Anfrage
Was hat Jesus gesagt, was die Evangelisten?
Ein evangelischer Theologieprofessor hat einmal behauptet, nur etwa 3 Prozent der Worte Jesu in den Evangelien seien wirklich von ihm. Ist das wahr? Kann man das so genau bestimmen?
Tatsächlich wird schon seit dem 18. Jahrhundert um die Frage gerungen, was Jesus wirklich gesagt und getan hat. Schließlich sind die Evangelien frühestens 30 Jahre nach Jesu Tod aufgeschrieben worden und könnten ihn deutlich anders darstellen, als er gewesen ist.
Die Grundthese des evangelischen Theologen Gerd Lüdemann ist, dass die Evangelisten einiges von dem entschärft hätten, was Jesus viel radikaler formuliert hat. Die Umkehrpredigten Jesu und die Erwartung, dass Gottes Gericht bald kommen würde, seien wohl echt. Andere Worte, wie der Anspruch Jesu, der Weg, die Wahrheit und das Leben zu sein, seien Glaubensworte späterer Ausleger. Für Lüdemann findet sich im ganzen Johannesevangelium kein einziges echtes Wort von Jesus.
Ein weiteres Kriterium ist für Lüdemann Originalität, denn Jesus sei ganz anders als die anderen Propheten seiner Zeit gewesen. Auch sei alles, was auf magische Rituale und Dämonenaustreibungen in seinen Heilungen hinweise, als echt anzusehen, so wie dies oft im Markusevangelium als ältestem Evangelium geschildert wird. Lüdemann kommt also zu dem Schluss, dass nur wenige Jesus-Worte wirklich echt sind. Und diese zeigten einen radikalen Prediger eines baldigen Weltgerichts durch Gott.
Das Hauptproblem dieses Ansatzes: Lüdemann entscheidet im Voraus, wie Jesus gewesen sein muss, und findet dann die für ihn echten Worte. Aber sind diese Kriterien nicht auch seine persönliche Auslegung?

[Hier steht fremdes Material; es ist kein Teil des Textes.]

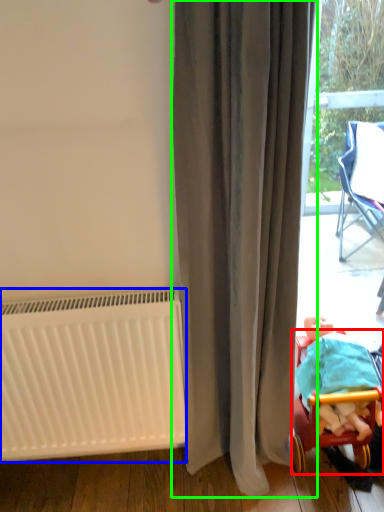
Question: Which object is positioned farthest from furniture (highlighted by a red box)? Select from radiator (highlighted by a blue box) and curtain (highlighted by a green box).

Choices:
 (A) radiator
 (B) curtain

Answer: (A)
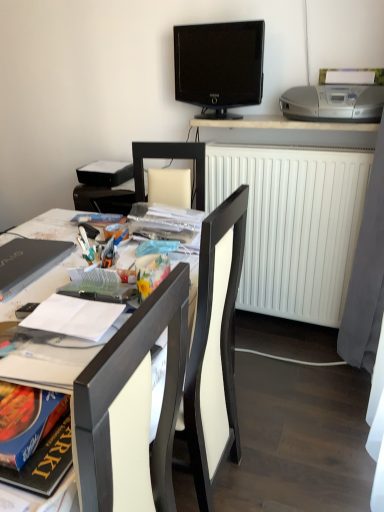
Question: Would you say silver plastic printer at upper right contains hardcover book at center-left?

Choices:
 (A) no
 (B) yes

Answer: (A)

Question: Does silver plastic printer at upper right have a lesser height compared to hardcover book at center-left?

Choices:
 (A) no
 (B) yes

Answer: (A)

Question: Is silver plastic printer at upper right not close to hardcover book at center-left?

Choices:
 (A) yes
 (B) no

Answer: (A)

Question: Does silver plastic printer at upper right turn towards hardcover book at center-left?

Choices:
 (A) yes
 (B) no

Answer: (B)

Question: Is silver plastic printer at upper right to the right of hardcover book at center-left from the viewer's perspective?

Choices:
 (A) yes
 (B) no

Answer: (A)

Question: From a real-world perspective, is hardcover book at center-left above or below white glossy desk at upper center, acting as the first desk starting from the back?

Choices:
 (A) above
 (B) below

Answer: (B)

Question: Would you say hardcover book at center-left is to the left or to the right of white glossy desk at upper center, which is counted as the second desk, starting from the front, in the picture?

Choices:
 (A) right
 (B) left

Answer: (B)

Question: Considering their positions, is hardcover book at center-left located in front of or behind white glossy desk at upper center, which is the 1th desk in top-to-bottom order?

Choices:
 (A) behind
 (B) front

Answer: (B)

Question: Is point (119, 301) positioned closer to the camera than point (311, 137)?

Choices:
 (A) farther
 (B) closer

Answer: (B)

Question: From the image's perspective, is black glossy tv at upper center positioned above or below silver plastic printer at upper right?

Choices:
 (A) above
 (B) below

Answer: (A)

Question: Is black glossy tv at upper center taller or shorter than silver plastic printer at upper right?

Choices:
 (A) short
 (B) tall

Answer: (B)

Question: Considering the positions of black glossy tv at upper center and silver plastic printer at upper right in the image, is black glossy tv at upper center bigger or smaller than silver plastic printer at upper right?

Tatsächlich ist es vielmehr so: Im Sprung über 2000 Jahre lassen sich wohl überhaupt keine Jesus-Worte mehr als zweifelsfrei echt festlegen. Ein echter Jesus bleibt historisch gesehen immer eine Hypothese. Der Glaube von Chris-tinnen und Christen bleibt vielmehr an die ganze Botschaft der Evangelien verwiesen. Im Lesen und Leben all ihrer Worte entscheidet sich immer wieder, ob die Verfasser im Geist Gottes schrieben und deshalb unser Vertrauen auch heute noch verdienen.